The Last Big Weekend Of A Glaswegian Summer. Some Thoughts.

big weekend

As regular readers might be aware, I’ve long had a suspicion that the days of limiting dance music to a club in the depths of night are coming to an end. Well, maybe not an end as such, but both the social and cultural aspect of what once one relegated to the strobe lit darkness have changed over the last few years. Perhaps it has been the growth of the festival scene in Britain and across the continent, or perhaps it is a simple desire to experience the music in a different way. It doesn’t matter.
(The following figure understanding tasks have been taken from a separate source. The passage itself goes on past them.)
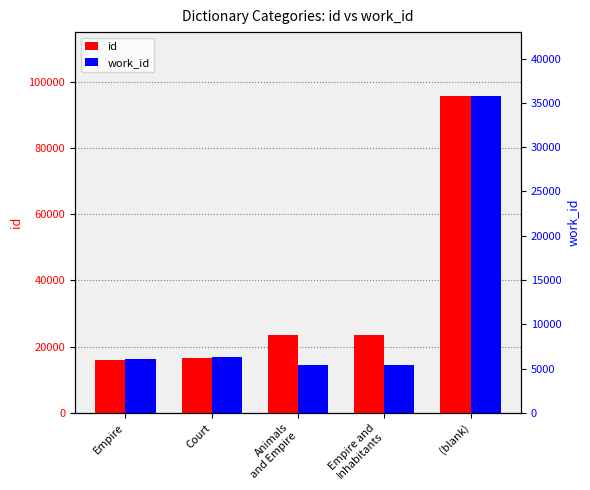

What are all the series names shown in the legend?

id, work_id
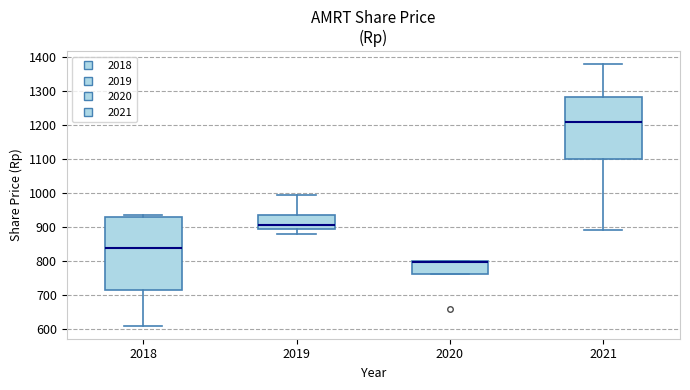

Which box is the tallest, from its lower edge to its upper edge?

2018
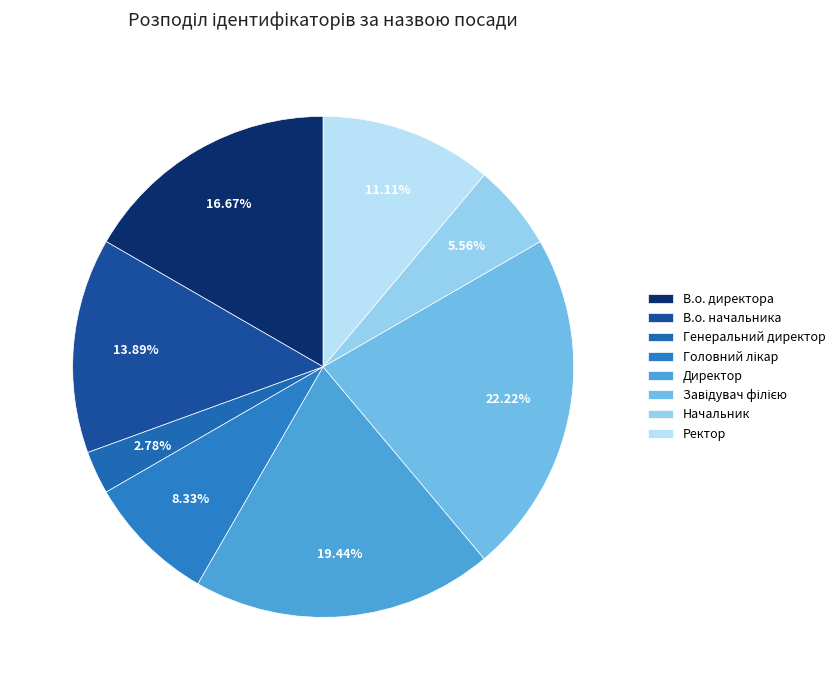

What portion of the pie excludes Директор?

80.6%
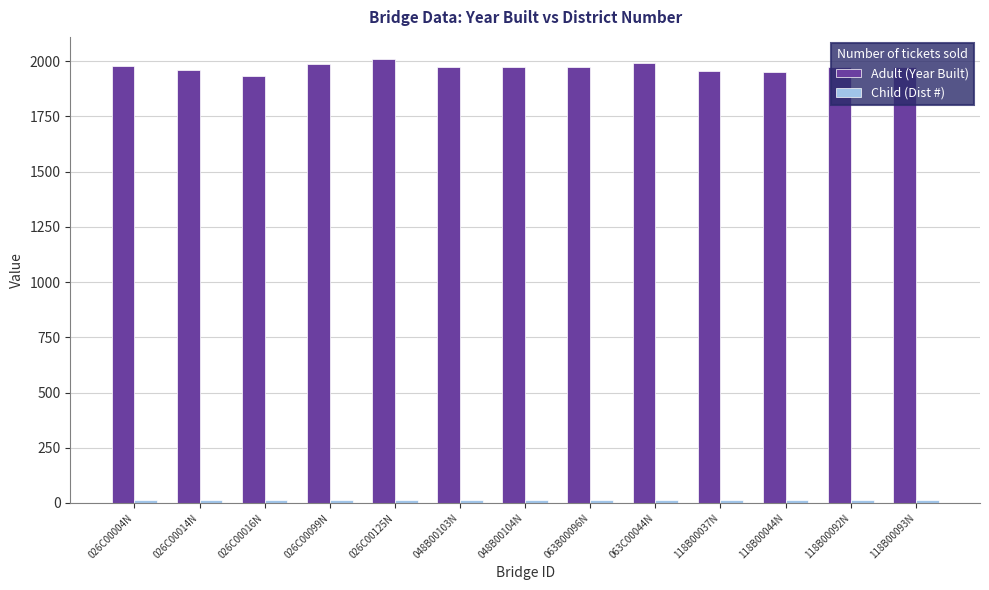

Which series has the largest total across all categories?

Adult (Year Built)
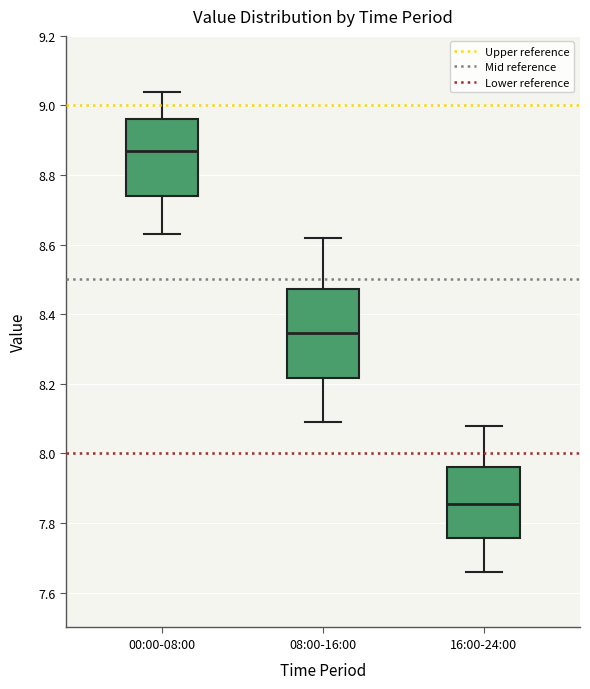

Which box is the tallest, from its lower edge to its upper edge?

08:00-16:00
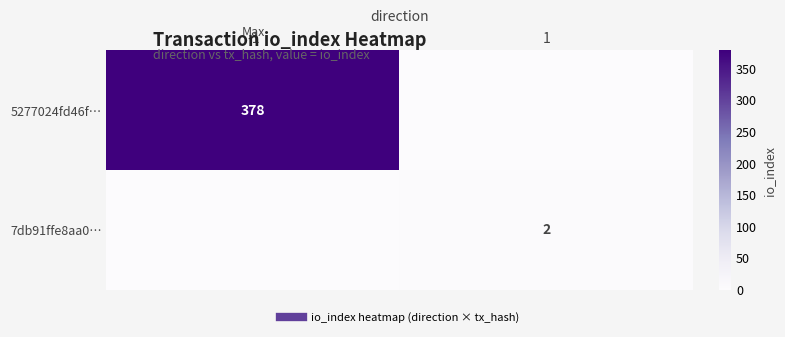

At which category is the sum across all series the highest?

-1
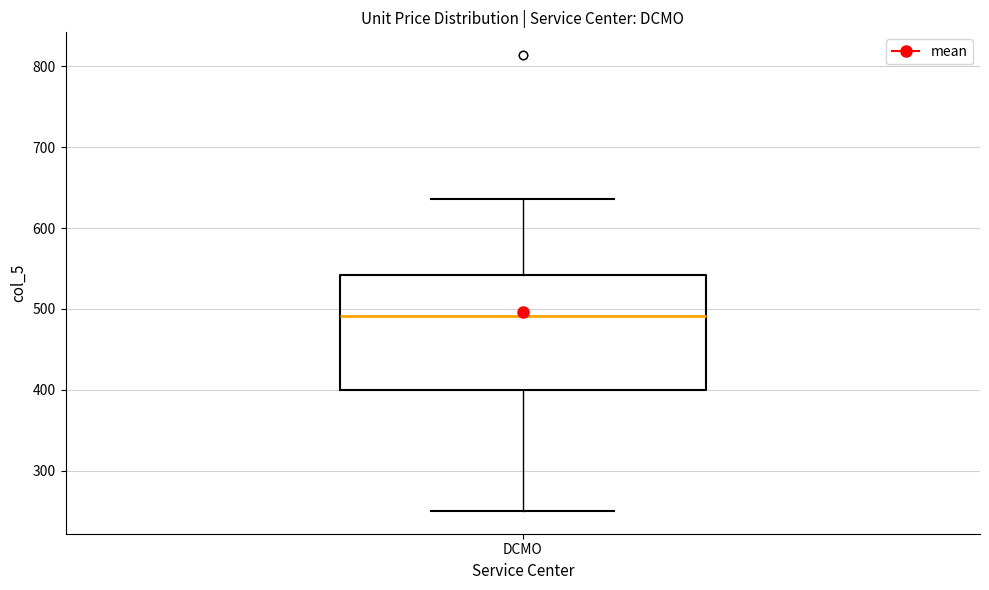

Where is the lower edge of the box for DCMO on the y-axis? The values are not printed on the chart, so give them approximately, as read against the axis.

400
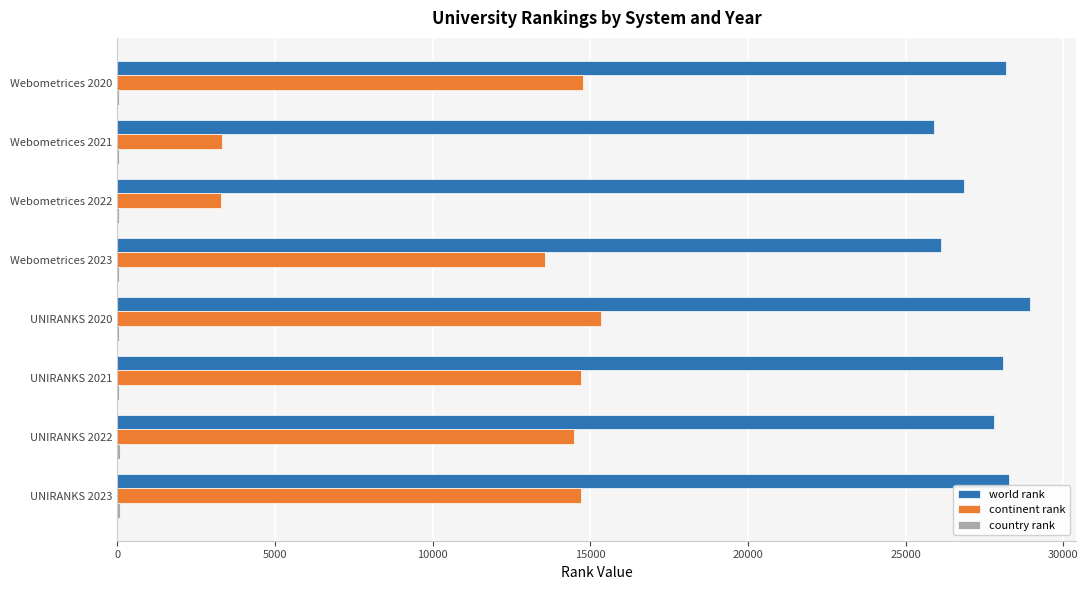

Which category has the highest value in the world rank series?

UNIRANKS 2020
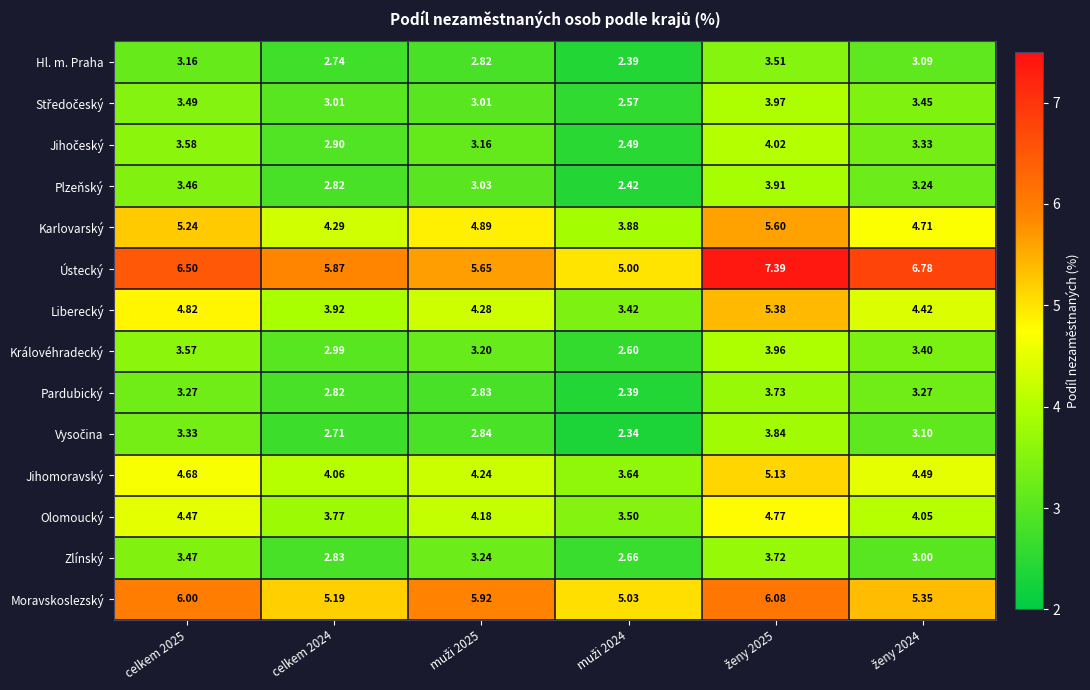

How many values in the Olomoucký series exceed 4?

4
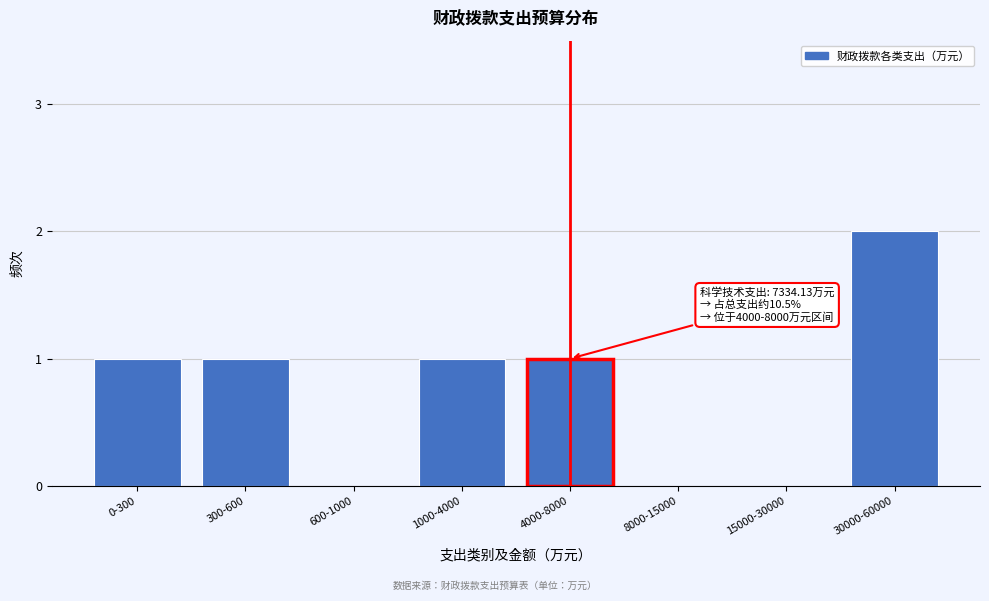

Which label corresponds to the largest value in the chart?

30000-60000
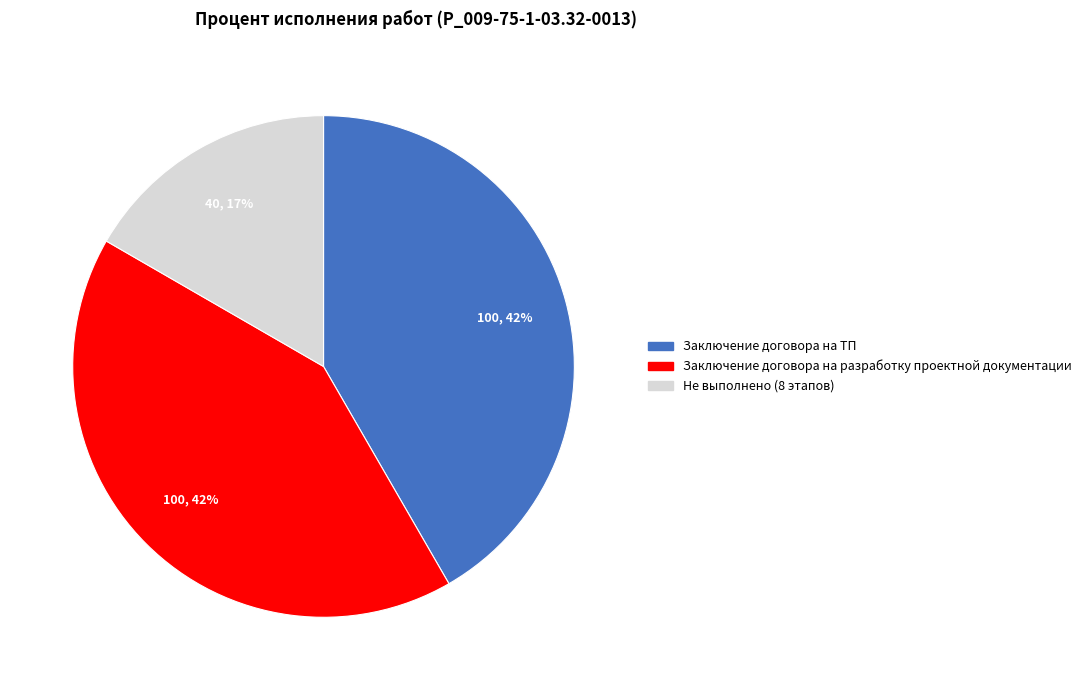

To the nearest percent, what is the average slice percentage?

33%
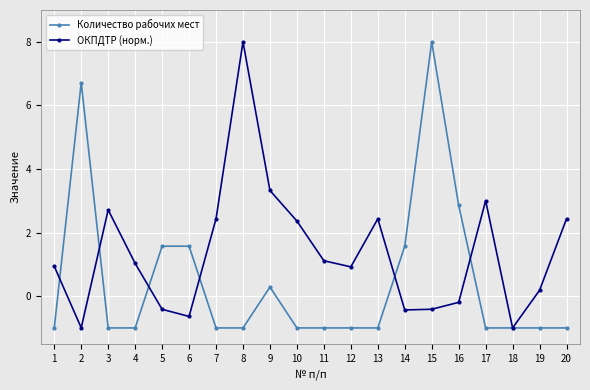

Reading right to left, extract all data points from this chart.

Количество рабочих мест: 20=-1.0	19=-1.0	18=-1.0	17=-1.0	16=2.9	15=8.0	14=1.6	13=-1.0	12=-1.0	11=-1.0	10=-1.0	9=0.3	8=-1.0	7=-1.0	6=1.6	5=1.6	4=-1.0	3=-1.0	2=6.7	1=-1.0
ОКПДТР (норм.): 20=2.4	19=0.2	18=-1.0	17=3.0	16=-0.2	15=-0.4	14=-0.4	13=2.4	12=0.9	11=1.1	10=2.4	9=3.3	8=8.0	7=2.4	6=-0.6	5=-0.4	4=1.0	3=2.7	2=-1.0	1=0.9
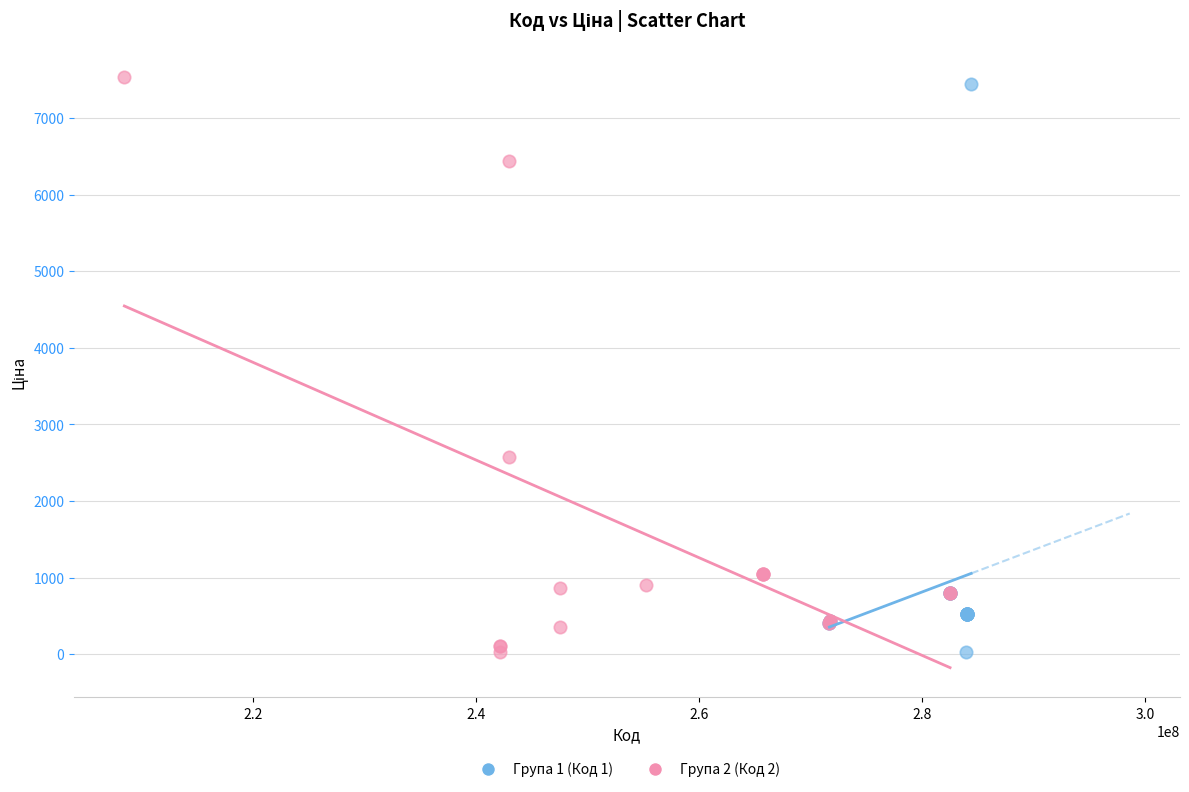

What are all the series names shown in the legend?

Група 1 (Код 1), Група 2 (Код 2)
It’s all good.

Even if the music had been duff, the East End Social’s Last Big Weekend event in Richmond park would have probably been a success. Putting on a mostly outdoors event in Glasgow can be a hit or miss affair, even in August. It can be wet in Glasgow…it can be terrifyingly, biblically wet in Glasgow – and as any of the residents know very well, most of us have spent the last two weeks wondering why it was so unseasonably cold.

None of that mattered, though. Sunday came through for us all with unbroken blue morning skies and a warmth that had been absent for what felt like a lifetime. The Richmond park site itself, tucked away on the south side of the Clyde not far from Glasgow Green, was just about the perfect location for a shindig like this. Not too big, not too small; a square of grass to sit around on and some world-class beer courtesy of West Breweries gave it the feel of a lazy Sunday in the park with your mates. Even better, and perhaps a first for Glasgow, was the fact that the whole thing couldn’t have been any more chilled if it tried. I’ve rarely seen a crowd as relaxed and ready to go as this. There wasn’t a hint of trouble the entire day. Security was almost invisible – always a good sign – but it was the punters who made it as calm as it was.

The gig itself, within a big top and relayed over a pounding but crystal clear sound system took its time to build. It was a varied enough bill, put together by Optimo and Numbers and heavy with the sort of deviant noise merchants Weegie’s have always loved. First to make a real impact was probably Numbers signing Sophie. Anyone who sniggered with delight at the reaction Sophie’s recent Lemonade tune got from the humourless Techno-boys on Resident Advisor would have been in their element as he threw about brain and gut chewing bass frequencies with reckless abandon, bringing it together with early rave insanity and acid bathing it into a weaponized form of crazed dance pop.

I’m not going to talk about every act. I spent far too much time outside drinking beer to pay close attention I’m afraid. Special mentions also go to Nozinja who kicked things further into the stratosphere with his hyperkinetic Shangaan Electro craziness, and LCD Sound Systems and DFA hero James Murphy who played probably the funkiest set of the day, kicking through some material that was just about perfect for the slowly growing crowd.

By the time Darkness came, ushered in by Jackmaster and Optimo, things were set for the Wizard himself. This was Jeff Mills at his earthquake summoning best – one long rolling funk storm of hard, morphing and fluid Techno that took no prisoners and gave no quarter. Just what a Glasgow crowd needs to keep itself at bay.

I don’t know whether there are any plans for a repeat next year. I hope so. It’s the sort of event that Glasgow has needed for a long time. A bunch of people in a park getting drunk with local heroes and old friends providing the soundtrack to a sun drenched day. Doesn’t happen here often enough. Lets have some more.